Cherokee Acorn Flour Fettuccine
Cherokee Acorn Flour Fettuccine is a unique twist on traditional pasta, utilizing nutrient-rich acorn flour for a nutty flavor and a Paleo-friendly option. This dish is perfect for those seeking a hearty yet wholesome meal that honors indigenous ingredients.

30 minutes
Difficulty: Medium
American
350 kcal
Ingredients
- Acorn flour - 1 cup
- Cassava flour - 1/4 cup
- Water - 1/4 cup
- Eggs - 2 large
- Olive oil - 1 tablespoon
- Salt - 1/2 teaspoon
- Fresh herbs (such as parsley or basil) - 2 tablespoons, chopped
- Garlic - 2 cloves, minced
- Cherry tomatoes - 1 cup, halved
- Spinach - 2 cups, fresh
- Pine nuts - 1/4 cup, toasted
Steps
- In a mixing bowl, combine acorn flour, cassava flour, and salt.
- Create a well in the center and add the eggs and olive oil.

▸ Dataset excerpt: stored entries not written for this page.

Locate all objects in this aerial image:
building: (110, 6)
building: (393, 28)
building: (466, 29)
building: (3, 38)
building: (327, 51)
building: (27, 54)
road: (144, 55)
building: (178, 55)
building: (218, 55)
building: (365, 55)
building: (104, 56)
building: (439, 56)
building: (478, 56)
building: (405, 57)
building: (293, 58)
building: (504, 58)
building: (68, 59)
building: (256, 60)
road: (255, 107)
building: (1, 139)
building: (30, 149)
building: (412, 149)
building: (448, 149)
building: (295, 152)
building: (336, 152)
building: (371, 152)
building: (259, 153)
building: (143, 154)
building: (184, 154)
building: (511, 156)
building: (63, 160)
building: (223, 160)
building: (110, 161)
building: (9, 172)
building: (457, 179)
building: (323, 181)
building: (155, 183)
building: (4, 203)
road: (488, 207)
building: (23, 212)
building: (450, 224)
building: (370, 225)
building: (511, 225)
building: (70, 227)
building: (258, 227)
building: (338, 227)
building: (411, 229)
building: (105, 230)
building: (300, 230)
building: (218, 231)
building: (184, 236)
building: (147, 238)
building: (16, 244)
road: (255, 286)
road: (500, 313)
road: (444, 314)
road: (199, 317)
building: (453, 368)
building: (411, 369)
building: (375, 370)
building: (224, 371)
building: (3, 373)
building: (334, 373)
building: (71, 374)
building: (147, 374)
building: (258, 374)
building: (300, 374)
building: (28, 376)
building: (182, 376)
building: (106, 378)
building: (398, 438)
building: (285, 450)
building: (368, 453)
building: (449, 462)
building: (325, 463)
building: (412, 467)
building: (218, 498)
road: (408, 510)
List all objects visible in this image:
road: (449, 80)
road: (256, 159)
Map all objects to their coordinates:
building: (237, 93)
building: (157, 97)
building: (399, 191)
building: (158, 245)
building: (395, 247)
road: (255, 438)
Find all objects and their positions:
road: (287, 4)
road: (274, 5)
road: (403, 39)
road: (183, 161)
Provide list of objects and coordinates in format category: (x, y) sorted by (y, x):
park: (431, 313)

- Gradually mix in the flour until a dough forms, then knead for about 5 minutes until smooth.
- Wrap the dough in plastic wrap and let it rest for 15 minutes.
- Roll out the dough on a floured surface to about 1/8 inch thickness and cut into fettuccine strips.

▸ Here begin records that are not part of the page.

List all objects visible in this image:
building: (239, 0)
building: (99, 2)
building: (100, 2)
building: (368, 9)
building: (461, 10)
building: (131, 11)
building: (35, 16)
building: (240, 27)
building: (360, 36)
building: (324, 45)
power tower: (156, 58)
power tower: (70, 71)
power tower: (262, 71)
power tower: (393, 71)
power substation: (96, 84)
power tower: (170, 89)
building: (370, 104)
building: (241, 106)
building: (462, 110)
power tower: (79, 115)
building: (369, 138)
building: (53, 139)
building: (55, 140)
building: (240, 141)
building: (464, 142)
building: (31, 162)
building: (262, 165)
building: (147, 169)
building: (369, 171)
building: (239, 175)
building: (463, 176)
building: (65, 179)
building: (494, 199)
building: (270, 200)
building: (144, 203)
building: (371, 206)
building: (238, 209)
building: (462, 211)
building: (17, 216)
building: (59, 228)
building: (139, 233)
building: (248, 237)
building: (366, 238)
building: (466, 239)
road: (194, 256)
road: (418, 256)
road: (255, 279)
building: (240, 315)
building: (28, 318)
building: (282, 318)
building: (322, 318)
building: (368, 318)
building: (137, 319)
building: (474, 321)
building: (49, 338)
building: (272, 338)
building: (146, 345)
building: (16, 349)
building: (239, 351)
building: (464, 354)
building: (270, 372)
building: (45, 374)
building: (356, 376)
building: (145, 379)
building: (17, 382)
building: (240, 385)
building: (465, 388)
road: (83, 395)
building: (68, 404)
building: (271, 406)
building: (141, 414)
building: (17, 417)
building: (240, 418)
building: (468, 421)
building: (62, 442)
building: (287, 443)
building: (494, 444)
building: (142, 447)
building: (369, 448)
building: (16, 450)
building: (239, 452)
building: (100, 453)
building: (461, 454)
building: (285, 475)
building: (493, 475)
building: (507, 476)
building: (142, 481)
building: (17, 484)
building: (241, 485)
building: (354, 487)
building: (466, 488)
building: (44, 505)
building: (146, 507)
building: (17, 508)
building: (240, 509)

- Bring a large pot of salted water to a boil and cook the fettuccine for 3-4 minutes until they float to the surface.
- While the pasta is cooking, heat a skillet over medium heat and sauté garlic in olive oil until fragrant.
- Add the cherry tomatoes and spinach, cooking until the spinach wilts, about 2-3 minutes.
- Drain the fettuccine and add it to the skillet, tossing to combine with the vegetables.
- Serve topped with toasted pine nuts and fresh herbs.
Nutrition
- Calories: 350
- Protein: 12 g
- Carbs: 45 g
- Fiber: 6 g
- Sugar: 2 g
- Sodium: 220 mg
- Cholesterol: 180 mg
- Total Fat: 15 g
- Saturated Fat: 2 g
- Unsaturated Fat: 10 g
- Water: 0.3 L
Health Benefits
- Rich in dietary fiber, promoting digestive health.
- High in healthy fats from olive oil and pine nuts, supporting heart health.